Светлый фон

Что-то привычно прочное, стародавне построенное в мировосприятии Зудина неожиданно стремительно рушится, рассыпаясь с грохотом и треском, точно падает старая большущая башня лесов, давно заготовленная для еще не начатого здания. И после обвала остается лишь груда серых обломков и облако пыли — тень сухой гордости.

— Я готов! — говорит он Шустрому высокомерно. — Но предварительно я должен поставить вас в известность, что сейчас без моего ведома происходит разгром Чека. Сегодня ночью арестовали двух моих сотрудников. Фомин даже не потрудился…

— Фомин здесь ни при чем.

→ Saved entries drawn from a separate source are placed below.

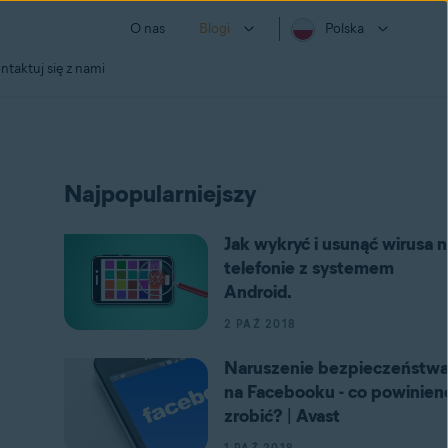
O nas
Blogi
Polska
ntaktuj się z nami
Najpopularniejszy
Jak wykryć i usunąć wirusa n
telefonie z systemem
Android.
2 PAŹ 2018
Naruszenie bezpieczeństw
na Facebooku - co powinien
zrobić? | Avast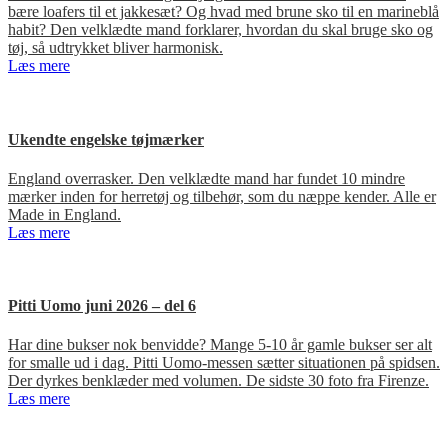
bære loafers til et jakkesæt? Og hvad med brune sko til en marineblå
habit? Den velklædte mand forklarer, hvordan du skal bruge sko og
tøj, så udtrykket bliver harmonisk.
Læs mere
Ukendte engelske tøjmærker
England overrasker. Den velklædte mand har fundet 10 mindre
mærker inden for herretøj og tilbehør, som du næppe kender. Alle er
Made in England.
Læs mere
Pitti Uomo juni 2026 – del 6
Har dine bukser nok benvidde? Mange 5-10 år gamle bukser ser alt
for smalle ud i dag. Pitti Uomo-messen sætter situationen på spidsen.
Der dyrkes benklæder med volumen. De sidste 30 foto fra Firenze.
Læs mere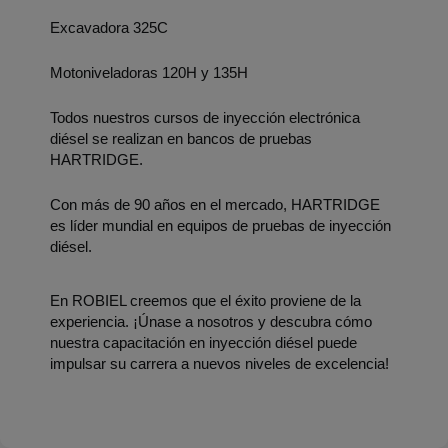
Excavadora 325C
Motoniveladoras 120H y 135H
Todos nuestros cursos de inyección electrónica 
diésel se realizan en bancos de pruebas 
HARTRIDGE.
Con más de 90 años en el mercado, HARTRIDGE 
es líder mundial en equipos de pruebas de inyección 
diésel.
En ROBIEL creemos que el éxito proviene de la 
experiencia. ¡Únase a nosotros y descubra cómo 
nuestra capacitación en inyección diésel puede 
impulsar su carrera a nuevos niveles de excelencia!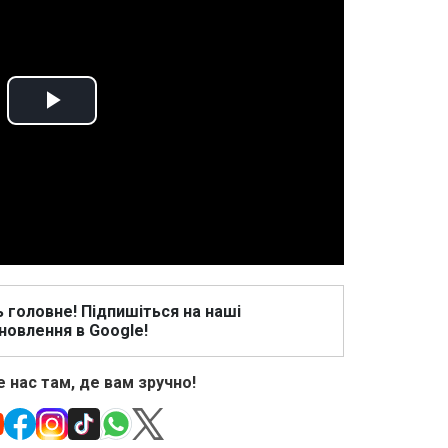
Play
Video
ь головне! Підпишіться на наші
новлення в Google!
 нас там, де вам зручно!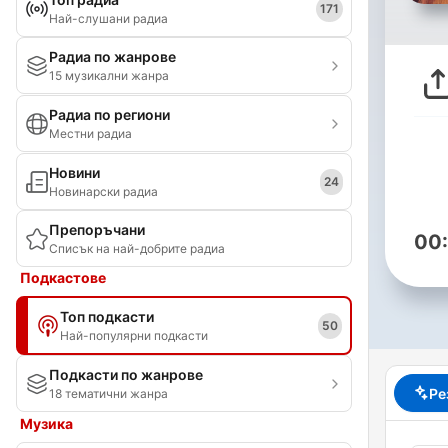
171
Най-слушани радиа
Радиа по жанрове
15 музикални жанра
Радиа по региони
Местни радиа
Новини
24
Новинарски радиа
Препоръчани
00
Списък на най-добрите радиа
Подкастове
Топ подкасти
50
Най-популярни подкасти
Подкасти по жанрове
Ре
18 тематични жанра
Музика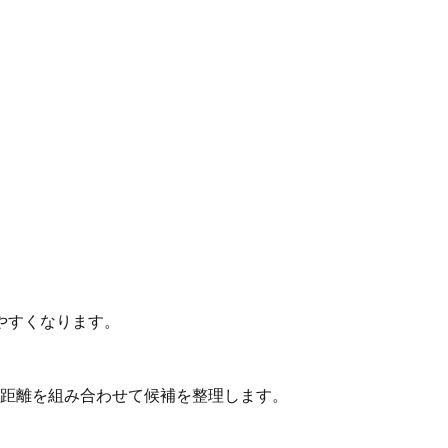
やすくなります。
動距離を組み合わせて候補を整理します。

Сотрудники арестованы мною! — бойко отбивает Шустрый. — Где б нам, товарищ Игнатьев, найти уединенную комнату, чтобы потолковать по душам, как говорится?! — Шустрый фальшиво хихикает.

— Комнаты здесь есть, — Игнатьев нажимает кнопку, — сейчас секретарь вам укажет.

— Вот что, — обращается Шустрый к Зудину, а сам глядит на Игнатьева, — дайте-ка мне взглянуть на ваш револьвер. — И, получая от Зудина протянутый браунинг, он прячет его к себе в карман брюк. — Другого нет?

— Нет.

Провожая Зудина к двери, он подбегает обратно, к Игнатьеву и что-то шепчет ему торопливо на ухо. Тот кивает.

«Как все это гнусно! — морщится Зудин, — какая трогательная конспирация от меня и как хитро все успели подготовить и в Цека и в Вечека. Ай да Игнатьев. Но, погодите, друзья, ставьте-ка ставки на кон сполна: будем играть начистую!»

Они проходят на третий этаж в пустую комнату, где стоит только стол и три стула, а через окна, выходящие на реку, видны обмазанные солнцем дома заречной слободки с каланчой.

Шустрый сам отпирает и тотчас же предусмотрительно запирает дверь комнаты даденным ему ключом, садится к столу и достает из портфеля ворох бумаг. Делает при этом вид, что сосредоточенно роется в них, для чего супит ярко-черные запятые бровей, которые вместе с черными быстрыми точками глаз резко подчеркивают желтизну лица и серебристую округлость коротко стриженной головы и подстриженных седых усиков.

— В Цека поступило дело… — вкрадчиво, как блудливая кошка, начинает Шустрый, мышеня глазами по столу, по бумагам и даже по рукаву Зудина, только труся забраться повыше, к зрачкам его взлохмаченных глаз. — В Цека поступило дело о вас, о сущности которого вы, наверное, сами догадываетесь.

— Я не отгадчик грязных сплетен.

— А вот мы сейчас и выясним, сплетня это или что-нибудь другое. Вот мы сейчас и выясним, — как бы посмеиваясь над Зудиным, благодушно щебечет Шустрый. — Вот скажите мне, пожалуйста, товарищ Зудин… — И это слово «товарищ» звучит здесь так фальшиво и обидно ненужно, как холодная жаба, сунутая для озорства в раскрытую ладонь встречи. Зудин остро чувствует все это, и внутри его бьет, как дробь барабана, дрожь возмущенья. — Вот вы и скажите мне, пожалуйста, товарищ Зудин, сколько, когда и с кого именно удалось вам получить взяток?